By AFP
The parallel National Unity Government on Thursday called on the Rohingya minority to help it overthrow the junta, promising citizenship and repatriation for the persecuted Muslim community in a future democratic Myanmar.
Myanmar has been in turmoil since the military overthrew the Daw Aung San Suu Kyi-led National League for Democracy government in a February 1 coup.
A brutal crackdown on dissent by the junta has since killed more than 800 people, according to local monitoring group the Assistance Association for Political Prisoners.
A group of ousted lawmakers, mostly from the NLD, joined ethnic leaders to establish the National Unity Government in April as a parallel government to the military regime.
The junta has classified the NUG as “terrorists”, meaning anyone speaking to them, including journalists, can be subjected to charges under counter-terrorism laws.
“We invite Rohingyas to join hands with us and with others to participate in this Spring Revolution against the military dictatorship,” the group said in a statement.
The Rohingya have been denied citizenship, rights and access to services for decades under what Amnesty International calls apartheid-like conditions in Rakhine State.
The NLD government had avoided using the term “Rohingya”, which is widely rejected in Myanmar in favour of “Bengali”, which implies they are interlopers from Bangladesh.

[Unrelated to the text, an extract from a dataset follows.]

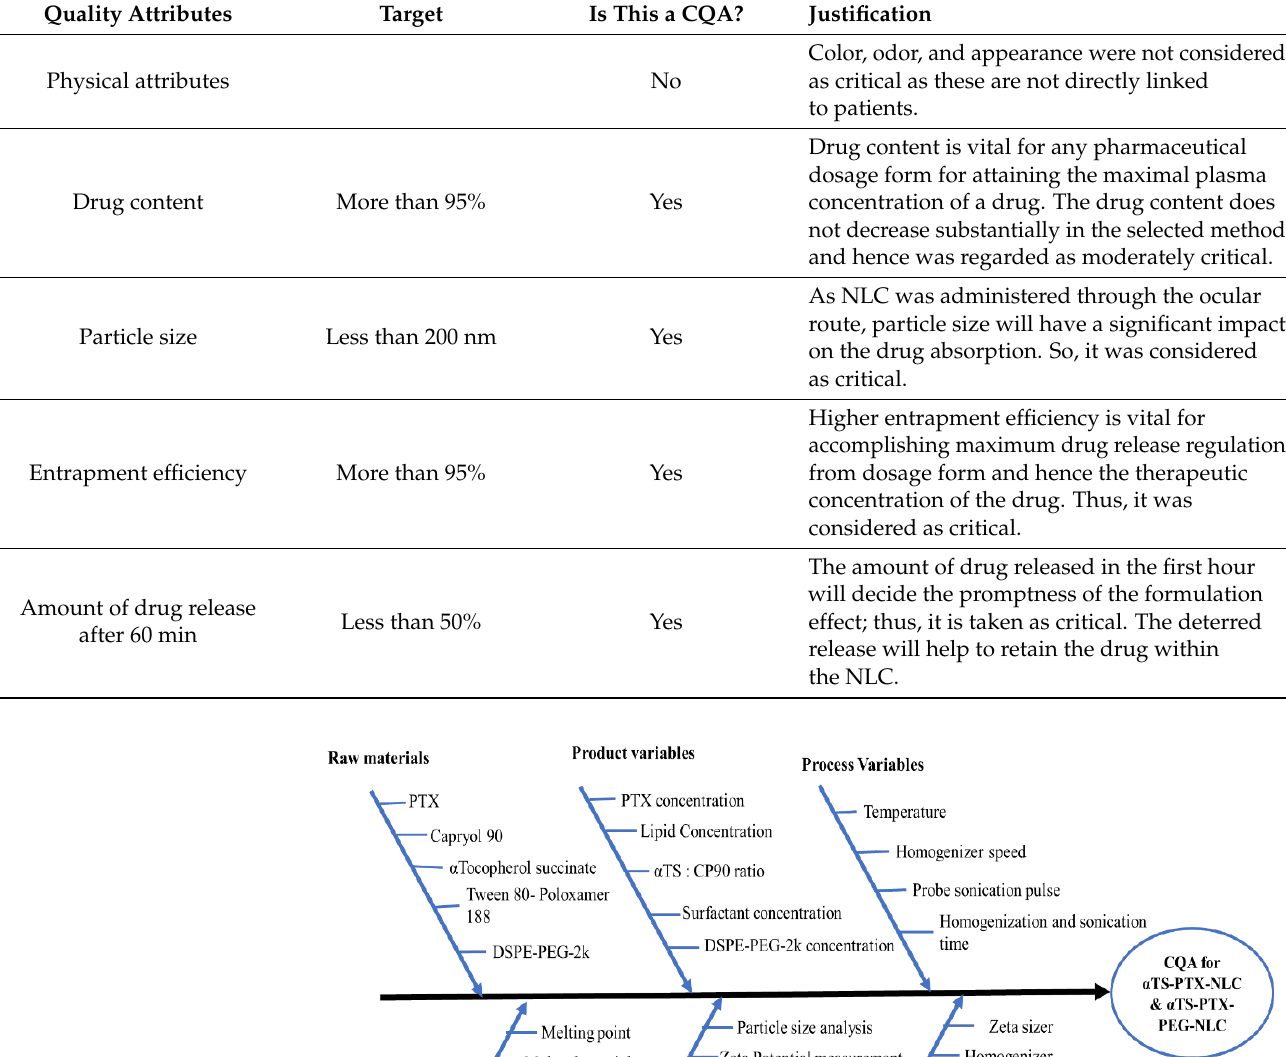
Table 2. Critical Quality Attributes (CQA) used for the PTX-NLC.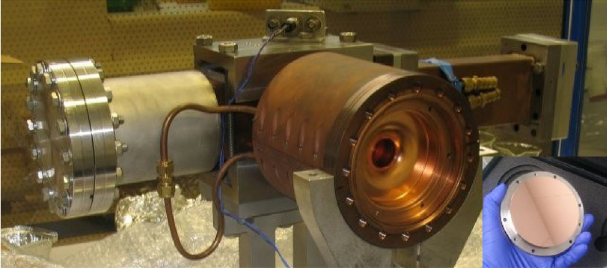
2.5FIG. 12. The 2.5-cell photoinjector cavity before installation. Inset: The diamond turned copper photocathode used during operation at simulated distribution of the electric field are shown in Fig. 11; a picture of the photoinjector is shown in Fig. 12.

Aung San Suu Kyi’s administration instead called them “Muslims living in Rakhine”.
The NUG also promised to abolish the 1982 Citizenship Law, which discriminates against the Rohingya and other groups considered non-native to Myanmar.
It promises that after the junta is overthrown, all those born in Myanmar or to a Myanmar citizen would be granted citizenship.
The NUG also said it was committed to repatriating all Rohingya languishing in camps in Bangladesh “as soon as repatriation can be accomplished voluntarily, safely and with dignity.”
More than 740,000 Rohingya fled over the border into Bangladesh after a bloody military campaign in 2017 that the United Nations condemned as ethnic cleansing.
The military claimed its operations were justified to root out Rohingya insurgents following a series of deadly attacks on police posts in Rakhine and has denied all allegations of wrongdoing.
Aung San Suu Kyi defended the army’s conduct and even travelled to The Hague to rebut charges of genocide at the UN’s top court, the International Court of Justice.
More than 600,000 Rohingya are estimated to remain in northern Rakhine state without citizenship, restricted to either camps or their villages, many unable to access medical care.